The shift to leveraging outcomes to drive process improvement across practice units will continue and accelerate in 2017, as data driven decision-making will help healthcare providers to improve quality, while often reducing costs at the same time.
Unlocking the Value of Data
Technology solutions powered by rich datasets and high-performance, in-memory computing capabilities are available now and already in use. With these types of tools, healthcare organizations and research centers can integrate terabytes of existing health data, spread across scores of databases whose content and quality can vary widely.

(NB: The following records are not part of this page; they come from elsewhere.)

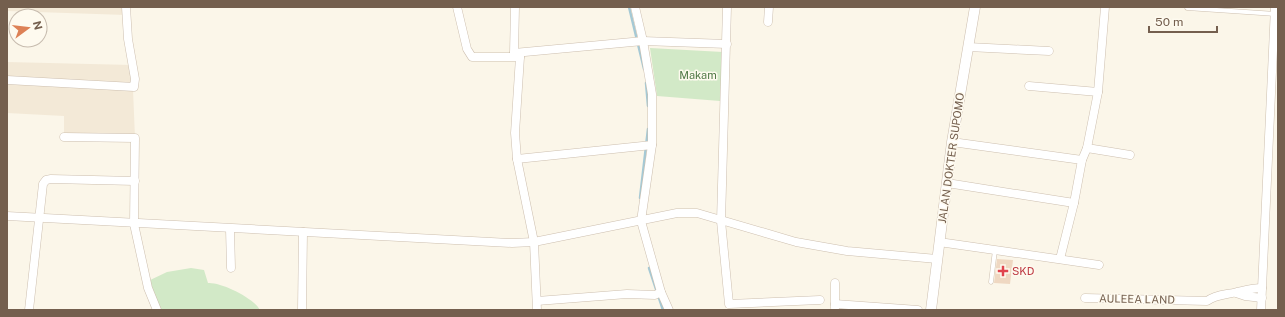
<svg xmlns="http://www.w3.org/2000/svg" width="1285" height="317" font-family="'Public Sans',sans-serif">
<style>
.residential{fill:#f3e9d7}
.green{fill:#d2e9c7}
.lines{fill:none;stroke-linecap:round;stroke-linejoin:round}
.stream{stroke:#a5c9d5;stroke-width:2.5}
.building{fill:#efd8c2}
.service-casing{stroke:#cdbfaf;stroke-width:5}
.minor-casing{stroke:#cdbfaf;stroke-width:9}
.tertiary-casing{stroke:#cdbfaf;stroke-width:11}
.service{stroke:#fff;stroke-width:4}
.minor{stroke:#fff;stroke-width:8}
.tertiary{stroke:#fff;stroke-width:10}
.health-dot{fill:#e0444e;stroke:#fefaef;stroke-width:1.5}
.labels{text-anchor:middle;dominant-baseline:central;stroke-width:3;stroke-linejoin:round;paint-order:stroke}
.park-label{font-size:11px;fill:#507946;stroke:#fefaef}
.street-label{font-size:11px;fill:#745f4e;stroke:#fefaef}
.health-label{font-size:11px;fill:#be3a42;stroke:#fefaef;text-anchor:start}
</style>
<rect width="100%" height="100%" fill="#fbf6e9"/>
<g class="residential">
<polygon points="7,7 127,7 126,15 7,11"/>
<polygon points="7,62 132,65 135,138 64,137 64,116 7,113"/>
</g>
<g class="green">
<polygon points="650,48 723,52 720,101 657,96"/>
<path d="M191,268L204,270L208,283C221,282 254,298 260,310H158L146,282L167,272Z"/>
</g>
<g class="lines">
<g class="stream">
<polyline points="629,7 644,69"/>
<polyline points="646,83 648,106"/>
<polyline points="640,198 648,129"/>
<polyline points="649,268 663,310"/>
</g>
</g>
<polygon class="building" points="997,259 1013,260 1010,284 994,283"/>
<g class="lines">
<g class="service-casing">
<g id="service">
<polyline points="1187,8 1275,14"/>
<polyline points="991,282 995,250"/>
</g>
</g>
<g class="minor-casing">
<g id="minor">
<polyline points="457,7 467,49 472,57 520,57"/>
<polyline points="515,7 514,53 520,57 515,133 517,159 534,242 537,310"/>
<polyline points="635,7 643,41 652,94 652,145 641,221 661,292 669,310"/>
<polyline points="727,7 721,221 729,304 820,300"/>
<polyline points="768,22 769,7"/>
<polyline points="968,47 1049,51"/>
<polyline points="514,53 643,41 727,44"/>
<polyline points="7,80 134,87 135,79 128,39 126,7"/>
<polyline points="1029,86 1098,92"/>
<polyline points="64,137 135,138 134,224 148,288 157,310"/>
<polyline points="952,142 1082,160"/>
<polyline points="1087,148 1130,155"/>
<polyline points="517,159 652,145"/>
<polyline points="947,183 1074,203"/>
<polyline points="7,216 512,243 534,242 677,213 697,213 796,242 847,251 937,259"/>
<polyline points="230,229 231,268"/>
<polyline points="939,242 1099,265"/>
<polyline points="1060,259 1074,203 1082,160 1087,148 1098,92 1105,7"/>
<polyline points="835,283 835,308"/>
<polyline points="1236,293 1245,296 1262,298"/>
<path d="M1085,298L1207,301C1217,294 1226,295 1237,292C1246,290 1253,288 1262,288"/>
<polyline points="537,301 627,294 655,295 661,292"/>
<polyline points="835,304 918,310"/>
<polyline points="29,310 43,184 46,180 51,179 135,181"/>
<polyline points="302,310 303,232"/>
<polyline points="1261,310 1275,7"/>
</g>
</g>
<g class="tertiary-casing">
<polyline id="tertiary" points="931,310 952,142 975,7"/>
</g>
<use href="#service" class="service"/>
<use href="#minor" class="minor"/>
<use href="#tertiary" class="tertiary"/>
</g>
<path class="health-dot" d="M1001 265h4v4h4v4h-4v4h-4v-4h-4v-4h4z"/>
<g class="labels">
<g class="park-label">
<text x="698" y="75">Makam</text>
</g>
<g class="street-label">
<text transform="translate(951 158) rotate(-82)">JALAN DOKTER SUPOMO</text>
<text transform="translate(1137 299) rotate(1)">AULEEA LAND</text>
</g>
<g class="health-label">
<text x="1012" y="271">SKD</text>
</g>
</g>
<rect width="1285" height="317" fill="none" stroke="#745f4e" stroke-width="16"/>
<g transform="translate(28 28) rotate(75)"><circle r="19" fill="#fefaef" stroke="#c7bcaf"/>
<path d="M0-3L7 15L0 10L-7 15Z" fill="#dd8156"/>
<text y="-6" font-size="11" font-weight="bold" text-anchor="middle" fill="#745f4e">N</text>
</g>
<path d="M1149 26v6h68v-6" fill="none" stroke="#745f4e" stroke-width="2"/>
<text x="1155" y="26" font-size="12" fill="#745f4e" stroke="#fefaef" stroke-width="3" paint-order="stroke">50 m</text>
</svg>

As amassed healthcare data continues to grow exponentially, researchers have the opportunity to study illnesses with greater depth and precision. They can leverage insights to treat patients with greater precision. This capability is power within an institution, but becomes turbo-charged when we begin to link together the vast amount of health data globally.
Pharmacogenomics
Another area primed for accelerating change in 2017 is pharmaceuticals. Doctors have known for as long as they've been prescribing medicines that drug affects often vary by patient. Pharmacogenomics, the study of how genetic variation contributes to an individual's response to drugs, is an example of how genomics are increasingly relevant in clinical decision making. Researchers have already identified a few hundred genes that are related to drug metabolism, and are continuing to identify more.
The Clinical Pharmacogenetics Implementation Consortium (CPIC) has released prescribing guidelines for individuals expressing certain genetic variation. With a relatively inexpensive genome-based drug metabolism test (from $200-500), a doctor can determine the rate at which an individual metabolizes specific classes of drugs, including drugs used in HIV treatment as well as cancer drugs.
With these developments in testing, doctors no longer have to use a one-size-fits-all approach in medication. Doctors can more optimally prescribe medications and/or doses based on patients-specific factors including age, gender, ethnicity and genomic factors. Tailored drug treatment plans also help reduce wasted resources and adverse events, allowing physicians to become more efficient and additionally serve more patients.
Improved Population Health Management
Population health management may be where analytics bring the broadest rewards. Chronic diseases now affect almost half of all Americans, approximately 133 million in the US. By 2020, that number is projected to grow to an estimated 157 million, with 81 million having multiple conditions.* And the problems of chronic disease are global: About 347 million people worldwide have diabetes, according to WHO, and the cost of treating diabetes is estimated to be $500 billion worldwide.
Chronic diseases pose a huge problem to the business community, as they undermine productivity and account for more than 85 percent of health care costs in the US. Chronic diseases are one of the biggest reasons that premiums for employer-sponsored healthcare have increased by 123 percent since 2000.
In addition to classic sources of data, mobile apps and home biometric devices represent another growing source of insight that can help with chronic disease management. Some methods collect data directly, while others capture it indirectly, all with goal of assisting providing insight and improving the patients course. The apps can monitor adherence to drug and treatment regimens and detect trends that lead to both individual and population level wellness benefits.
The Journey to the Data-Driven Enterprise
2017 will represent an important acceleration on the way to a more data-driven delivery of healthcare. The core ingredients of big data sets, improving interoperability, and mature analytic tools are largely in place. But more importantly, provider organizations have an accelerating appetite to leverage these tools to fundamentally transform how care is delivered. This shift from intuition to data-driven decision-making and proactive management of chronic illnesses throughout the continuum of care will not only improve care and lower costs, but also be more satisfying and empowering to healthcare providers.